Estava eu dias atrás numa praia, quando vi uma criança brincando com os pais com uma bola de futebol americano. Achei curioso, primeiro porque chamo de bola o que nem bola exatamente é, posto que bola, segundo dicionários, é “objeto maciço ou oco, redondo em toda a volta; esfera”, e a referida “bola” tem a forma de um ovo pontudo. E depois, porque esportes antes estranhos ao universo do brasileiro começam a ganhar força entre nós. Além do citado futebol americano, o rúgbi e o beisebol também crescem, atraindo cada vez mais jovens para a sua prática. É tão notável a força desses esportes hoje que as seleções masculina e feminina de rúgbi já angariam torcedores fiéis nos quatro cantos do País, coisa impensável anos atrás.
Apesar de apaixonado por futebol, não vejo isso com maus olhos, absolutamente. Acho saudável a prática de qualquer esporte, seja ele bocha, críquete ou cuspe a distância. Tudo que diverte e exercita o corpo e a alma é por mim bem-visto. Mas não deixa de ser interessante notar a popularidade crescente desses esportes em nosso meio. Teria a ver com um certo descrédito do futebol hoje, com uma desilusão do torcedor com seus atletas milionários e pouco empenhados?
Indagações filosóficas à parte, essa visão da praia me fez lembrar de jogos e “esportes” da minha infância, alguns toscos e primitivos, mas profundamente divertidos, típicos de um tempo pré-games, em que a televisão ainda não era onipresente e a rua era um espaço possível, mesmo que já tivesse – pois sempre teve – seus perigos. Como um memorialista do inútil, um Pedro Nava com seu baú de ossos lúdicos, me peguei a relembrar jogos e patacoadas da infância, alguns dos quais ainda sobrevivem nas cidades e vilas mais remotas e nas atividades recreativas de algumas (raras) escolas.

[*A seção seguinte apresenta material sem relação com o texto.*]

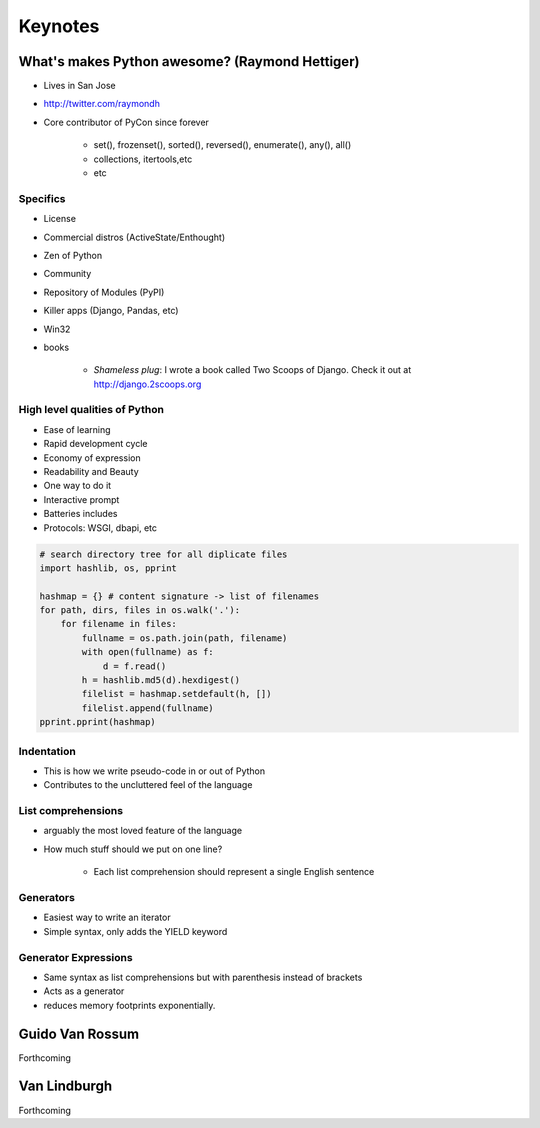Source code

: =============
Keynotes
=============

What's makes Python awesome? (Raymond Hettiger)
===================================================

* Lives in San Jose
* http://twitter.com/raymondh
* Core contributor of PyCon since forever

    * set(), frozenset(), sorted(), reversed(), enumerate(), any(), all()
    * collections, itertools,etc
    * etc
    
Specifics
------------------

* License
* Commercial distros (ActiveState/Enthought)
* Zen of Python
* Community
* Repository of Modules (PyPI)
* Killer apps (Django, Pandas, etc)
* Win32
* books 

    * *Shameless plug*: I wrote a book called Two Scoops of Django. Check it out at http://django.2scoops.org

High level qualities of Python
------------------------------------

* Ease of learning
* Rapid development cycle
* Economy of expression
* Readability and Beauty
* One way to do it
* Interactive prompt
* Batteries includes
* Protocols: WSGI, dbapi, etc

.. code-block:: python

    # search directory tree for all diplicate files
    import hashlib, os, pprint

    hashmap = {} # content signature -> list of filenames
    for path, dirs, files in os.walk('.'):
        for filename in files:
            fullname = os.path.join(path, filename)
            with open(fullname) as f:
                d = f.read()
            h = hashlib.md5(d).hexdigest()
            filelist = hashmap.setdefault(h, [])
            filelist.append(fullname)
    pprint.pprint(hashmap)

Indentation
----------------------

* This is how we write pseudo-code in or out of Python
* Contributes to the uncluttered feel of the language

List comprehensions
-------------------------

* arguably the most loved feature of the language
* How much stuff should we put on one line?
    
    * Each list comprehension should represent a single English sentence

Generators
---------------

* Easiest way to write an iterator
* Simple syntax, only adds the YIELD keyword

Generator Expressions
----------------------

* Same syntax as list comprehensions but with parenthesis instead of brackets
* Acts as a generator
* reduces memory footprints exponentially.


Guido Van Rossum
===================

Forthcoming

Van Lindburgh
================

Forthcoming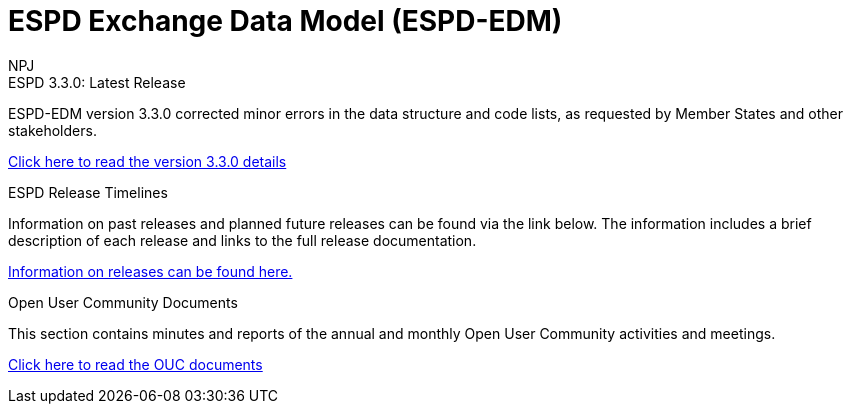 :doctitle: ESPD Exchange Data Model (ESPD-EDM)
:doccode: espd-v3.3.x-prod-001
:author: NPJ
:authoremail: nicole-anne.paterson-jones@ext.ec.europa.eu
:docdate: January 2024

[.tile-container]
--

[.tile]
.ESPD 3.3.0: Latest Release
****
ESPD-EDM version 3.3.0 corrected minor errors in the data structure and code lists, as requested by Member States and other stakeholders.

xref:espd::release_notes.adoc[Click here to read the version 3.3.0 details]

//(last updated on 2024-02-15)
****


[.tile]
.ESPD Release Timelines
****
Information on past releases and planned future releases can be found via the link below. The information includes a brief description of each release and links to the full release documentation.

xref:espd-home::history.adoc[Information on releases can be found here.]
****

[.tile]
.Open User Community Documents
****
This section contains minutes and reports of the annual and monthly Open User Community activities and meetings.

xref:espd-wgm::index.adoc[Click here to read the OUC documents]
****
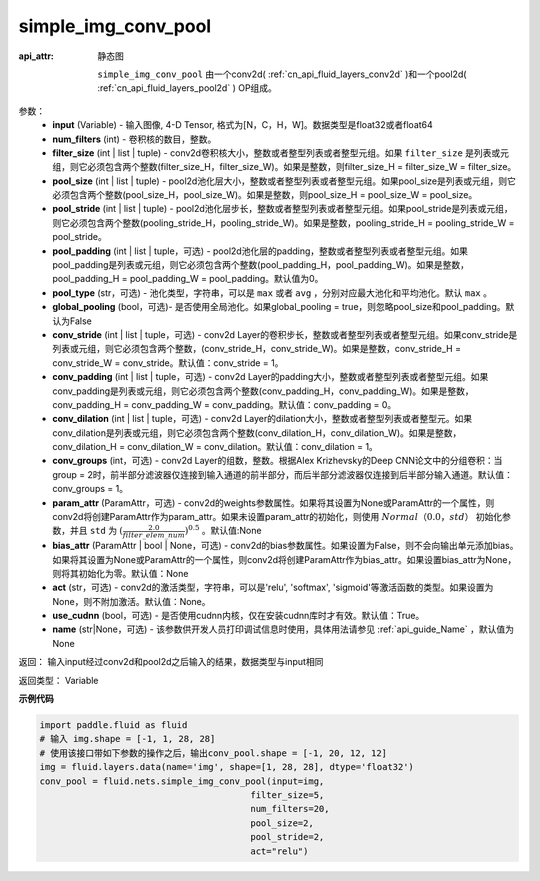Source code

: .. _cn_api_fluid_nets_simple_img_conv_pool:

simple_img_conv_pool
-------------------------------


.. py:function:: paddle.fluid.nets.simple_img_conv_pool(input, num_filters, filter_size, pool_size, pool_stride, pool_padding=0, pool_type='max', global_pooling=False, conv_stride=1, conv_padding=0, conv_dilation=1, conv_groups=1, param_attr=None, bias_attr=None, act=None, use_cudnn=True)

:api_attr: 静态图



 ``simple_img_conv_pool`` 由一个conv2d( :ref:`cn_api_fluid_layers_conv2d` )和一个pool2d( :ref:`cn_api_fluid_layers_pool2d` ) OP组成。

参数：
    - **input** (Variable) - 输入图像, 4-D Tensor, 格式为[N，C，H，W]。数据类型是float32或者float64
    - **num_filters** (int) - 卷积核的数目，整数。
    - **filter_size** (int | list | tuple) - conv2d卷积核大小，整数或者整型列表或者整型元组。如果 ``filter_size`` 是列表或元组，则它必须包含两个整数(filter_size_H，filter_size_W)。如果是整数，则filter_size_H = filter_size_W = filter_size。
    - **pool_size** (int | list | tuple) - pool2d池化层大小，整数或者整型列表或者整型元组。如果pool_size是列表或元组，则它必须包含两个整数(pool_size_H，pool_size_W)。如果是整数，则pool_size_H = pool_size_W = pool_size。
    - **pool_stride** (int | list | tuple) - pool2d池化层步长，整数或者整型列表或者整型元组。如果pool_stride是列表或元组，则它必须包含两个整数(pooling_stride_H，pooling_stride_W)。如果是整数，pooling_stride_H = pooling_stride_W = pool_stride。
    - **pool_padding** (int | list | tuple，可选) - pool2d池化层的padding，整数或者整型列表或者整型元组。如果pool_padding是列表或元组，则它必须包含两个整数(pool_padding_H，pool_padding_W)。如果是整数，pool_padding_H = pool_padding_W = pool_padding。默认值为0。
    - **pool_type** (str，可选) - 池化类型，字符串，可以是 ``max`` 或者 ``avg`` ，分别对应最大池化和平均池化。默认 ``max`` 。
    - **global_pooling** (bool，可选)- 是否使用全局池化。如果global_pooling = true，则忽略pool_size和pool_padding。默认为False
    - **conv_stride** (int | list | tuple，可选) - conv2d Layer的卷积步长，整数或者整型列表或者整型元组。如果conv_stride是列表或元组，则它必须包含两个整数，(conv_stride_H，conv_stride_W)。如果是整数，conv_stride_H = conv_stride_W = conv_stride。默认值：conv_stride = 1。
    - **conv_padding** (int | list | tuple，可选) - conv2d Layer的padding大小，整数或者整型列表或者整型元组。如果conv_padding是列表或元组，则它必须包含两个整数(conv_padding_H，conv_padding_W)。如果是整数，conv_padding_H = conv_padding_W = conv_padding。默认值：conv_padding = 0。
    - **conv_dilation** (int | list | tuple，可选) - conv2d Layer的dilation大小，整数或者整型列表或者整型元。如果conv_dilation是列表或元组，则它必须包含两个整数(conv_dilation_H，conv_dilation_W)。如果是整数，conv_dilation_H = conv_dilation_W = conv_dilation。默认值：conv_dilation = 1。
    - **conv_groups** (int，可选) - conv2d Layer的组数，整数。根据Alex Krizhevsky的Deep CNN论文中的分组卷积：当group = 2时，前半部分滤波器仅连接到输入通道的前半部分，而后半部分滤波器仅连接到后半部分输入通道。默认值：conv_groups = 1。
    - **param_attr** (ParamAttr，可选) - conv2d的weights参数属性。如果将其设置为None或ParamAttr的一个属性，则conv2d将创建ParamAttr作为param_attr。如果未设置param_attr的初始化，则使用 :math:`Normal（0.0，std）` 初始化参数，并且 ``std`` 为 :math:`(\frac{2.0 }{filter\_elem\_num})^{0.5}` 。默认值:None
    - **bias_attr** (ParamAttr | bool | None，可选) - conv2d的bias参数属性。如果设置为False，则不会向输出单元添加bias。如果将其设置为None或ParamAttr的一个属性，则conv2d将创建ParamAttr作为bias_attr。如果设置bias_attr为None，则将其初始化为零。默认值：None
    - **act** (str，可选) - conv2d的激活类型，字符串，可以是'relu', 'softmax', 'sigmoid'等激活函数的类型。如果设置为None，则不附加激活。默认值：None。
    - **use_cudnn** (bool，可选) - 是否使用cudnn内核，仅在安装cudnn库时才有效。默认值：True。
    - **name** (str|None，可选) - 该参数供开发人员打印调试信息时使用，具体用法请参见 :ref:`api_guide_Name` ，默认值为None

返回： 输入input经过conv2d和pool2d之后输入的结果，数据类型与input相同

返回类型：  Variable

**示例代码**

.. code-block:: python

    import paddle.fluid as fluid
    # 输入 img.shape = [-1, 1, 28, 28]
    # 使用该接口带如下参数的操作之后，输出conv_pool.shape = [-1, 20, 12, 12]
    img = fluid.layers.data(name='img', shape=[1, 28, 28], dtype='float32')
    conv_pool = fluid.nets.simple_img_conv_pool(input=img,
                                            filter_size=5,
                                            num_filters=20,
                                            pool_size=2,
                                            pool_stride=2,
                                            act="relu")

Jogos como a queimada – ou queimado –, em que dois times separados por um risco no meio do “campo” tentavam atacar os adversários com boladas quase impossíveis de agarrar. Se o adversário agarrasse a bola ou se ela nem o tocasse, teria então o direito de arremessar a mesma na direção do oponente. Se a bola o acertasse, porém, ele passava a ser uma espécie de refém do outro time. Ganhava quem cravasse bolas em todo o time adversário, até não sobrar ninguém do outro lado. Outro jogo similar era o pique-bandeira ou rouba-bandeira ou bandeirinha, com dois times separados igualmente por um risco, cuja meta era roubar uma bandeira (que podia ser um galho de árvore ou lata ou coisa que o valha), feito que necessitava de ginga e ágeis dribles de corpo, uma vez que até chegar à tal bandeira o sujeito era implacavelmente perseguido e, se tocado, virava prisioneiro, ficando paralisado até que algum companheiro o libertasse.
Havia também alguns jogos menos, digamos, “esportivos”. Lembro de um jogo com tampinhas de refrigerante ou cerveja e carteiras de cigarro, jogo improvável nos dias politicamente corretos de hoje, em que o fumante foi quase alçado à condição de doente contagioso. Voltando ao jogo, as carteiras dobradas viravam dinheiro – cada marca da época tinha um determinado valor, correspondente ao valor do cigarro. E eram muitas – Arizona, Clássicos, Gaivota, Minister, Continental, Hollywood, Charm, Hilton, Pall Mall etc. etc. etc. Desenhava-se um quadro no chão com giz, e o jogador pontuava de acordo com as tacadas/petelecos na tampinha. Parece tolo descrito assim, mas era um jogo dinâmico e cheio de emoção.
Havia também o “chucho”, o jogo de “borrocas” com bolas de gude, o “quatro cantos”, o “galinha gorda” e o “estátua”. Mas esses ficam pra outra, pois agora meu filho me chama pra jogar o Fifa 12 no PS3.